The 2017 Federal Budget included the below measure aimed at encouraging seniors to downsize from their large homes to free-up housing for Australian families:
Yesterday, National Seniors Australia called for the scheme to be expanded to the Aged Pension:
Ian Henschke, chief advocate of National Seniors Australia, suggests: “The strong take-up of this very conditional scheme tells you clearly the demand is there — what needs to happen now is a proper downsizing program that anybody — not just a lucky few — can access”…
Seniors groups have been lobbying the federal government to tackle the broader issue of “asset rich, cash poor” older Australians who want to downsize but are wary of raising cash in a property sale which may restrict their access to pensions or part pensions.
Representative groups have called for the government to widen the incentives to downsizing by giving retirees a pension income test exemption on at least a portion of the proceeds of the sale of a house. “We would like to see up to $250,000 made exempt as far as pension income tests are concerned, then you would really have a universal downsizing scheme that everybody could access,” says Henscke.

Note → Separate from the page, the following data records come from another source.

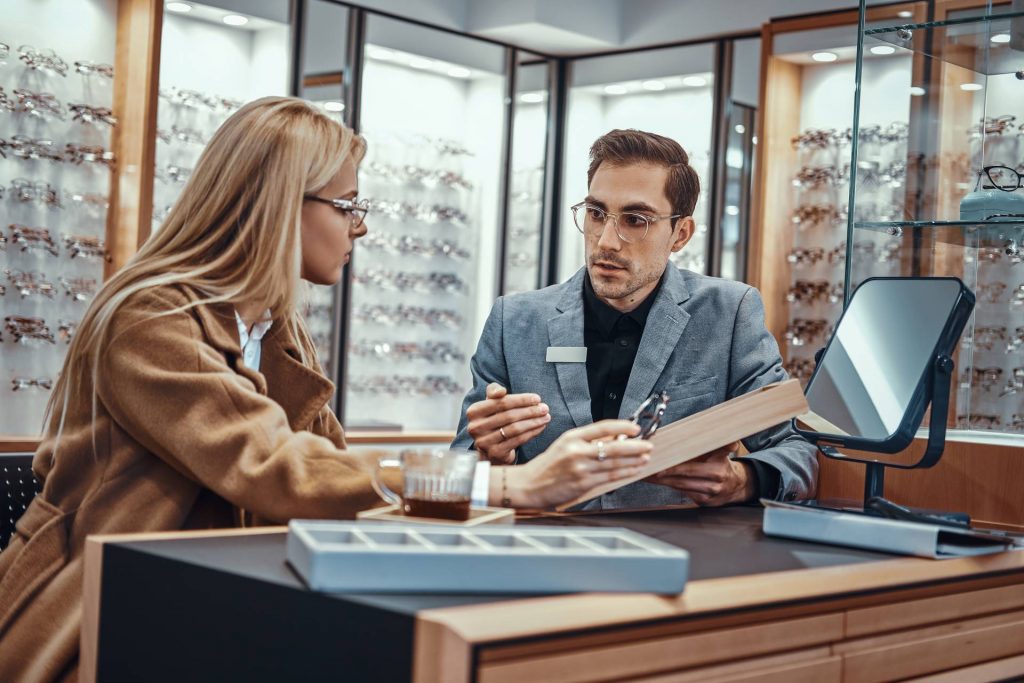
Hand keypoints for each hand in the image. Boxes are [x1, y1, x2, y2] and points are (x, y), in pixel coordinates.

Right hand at [466, 383, 550, 464]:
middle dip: (530, 410)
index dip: (521, 399)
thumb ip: (494, 392)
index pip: (501, 402)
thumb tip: (501, 391)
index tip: (537, 398)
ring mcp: (484, 442)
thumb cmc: (494, 421)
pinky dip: (532, 432)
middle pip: (509, 415)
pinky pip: (518, 440)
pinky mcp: (495, 453)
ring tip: (546, 417)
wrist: (491, 449)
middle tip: (545, 408)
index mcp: (473, 411)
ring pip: (515, 428)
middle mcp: (475, 427)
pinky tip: (541, 427)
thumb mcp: (491, 405)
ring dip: (534, 421)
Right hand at [498, 420, 651, 508]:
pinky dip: (625, 473)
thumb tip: (614, 437)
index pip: (603, 427)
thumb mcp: (565, 445)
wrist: (530, 485)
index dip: (622, 427)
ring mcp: (581, 469)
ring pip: (614, 463)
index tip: (635, 428)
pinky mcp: (583, 484)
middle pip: (613, 447)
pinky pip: (610, 477)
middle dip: (635, 446)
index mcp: (572, 437)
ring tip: (645, 457)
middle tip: (647, 445)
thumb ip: (588, 441)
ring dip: (634, 461)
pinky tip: (634, 469)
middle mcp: (577, 451)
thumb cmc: (548, 465)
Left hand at [645, 441, 754, 505]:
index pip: (690, 469)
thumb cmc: (723, 465)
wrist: (736, 486)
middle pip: (681, 479)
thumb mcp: (723, 452)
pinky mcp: (702, 502)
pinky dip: (669, 486)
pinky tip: (657, 481)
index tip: (659, 465)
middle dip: (662, 474)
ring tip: (647, 474)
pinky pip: (682, 492)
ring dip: (661, 481)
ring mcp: (707, 495)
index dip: (673, 468)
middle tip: (647, 468)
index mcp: (717, 470)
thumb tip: (731, 441)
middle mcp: (712, 484)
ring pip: (679, 487)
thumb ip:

A survey carried out by National Seniors Australia has shown many more people would be encouraged to downsize if home sale proceeds were exempt from the Age Pension Assets Tests, as opposed to a super contribution exemption.
Interestingly, the above 2017 Budget’s measure was contradicted by the 2018 Budget, which included billions of dollars of funding to assist 20,000 more older Australians stay in their homes:
Treasurer Scott Morrison’s third budget includes billions of dollars in funding for thousands of extra home-care packages, designed to help ease the ongoing backlog of retirees wanting to stay in their homes as they get older.
The budget also extends the Pensioner Work Bonus scheme, which gives older Australians the chance to earn more money without affecting their benefits.
Grant Thornton Australia partner Sian Sinclair warned the government’s plan would blunt the impact of 2017 budget measures designed to give retirees a $300,000 incentive to downsize…
“Last year they were encouraging downsizing through the capital gains tax concessions and the superannuation concessions around where that money got parked, but here they’re almost putting a handbrake on that downsizing by providing opportunities for people to continue to receive care in their own homes,” she said.
“It goes a way against that housing affordability measure, where we are talking about freeing up larger properties which could be made available for families.
The 2018 Budget also extended the Pension Loans Scheme (PLS) to all older Australians, thereby allowing them to boost their retirement income by up to $17,800 for a couple without impacting their eligibility for the pension or other benefits. This measure also helps to ‘lock’ older empty nesters in their family friendly homes by removing their incentive to sell.
Rather than ceding to National Seniors Australia and extending more Budget largesse to older Australians, a fairer policy would be to keep the PLS extension but also:
- Include one’s principal place of residence in the assets test for the Aged Pension at some point in the future (e.g. 1 July 2021), thus allowing current retirees and prospective retirees adequate time to make arrangements; and
- Raise the overall pension asset test threshold as well as the base rate.
Under this approach, asset rich pensioners choosing to remain in place could continue to receive an income stream as they do now under the Aged Pension, but with less drain on the Budget and on younger taxpayers. But they would similarly be incentivised to move as the family home would no longer be viewed as a tax free shelter. Poorer ‘houseless’ pensioners would also be made better-off via the combination of a higher asset test threshold and a higher pension base rate.
The last thing the federal government should be doing is giving even more taxpayer assistance to the generation that has been fortunate to maintain high rates of home ownership while younger generations’ home ownership rates have plummeted:
And have been fortunate to enjoy the biggest increase in net wealth, according to the HILDA survey:
Largely because they have enjoyed the biggest gains in home equity:
If the goal is to encourage better utilisation of the housing stock and provide a fairer retirement system, then policy will need to make tougher reforms along the lines outlined above.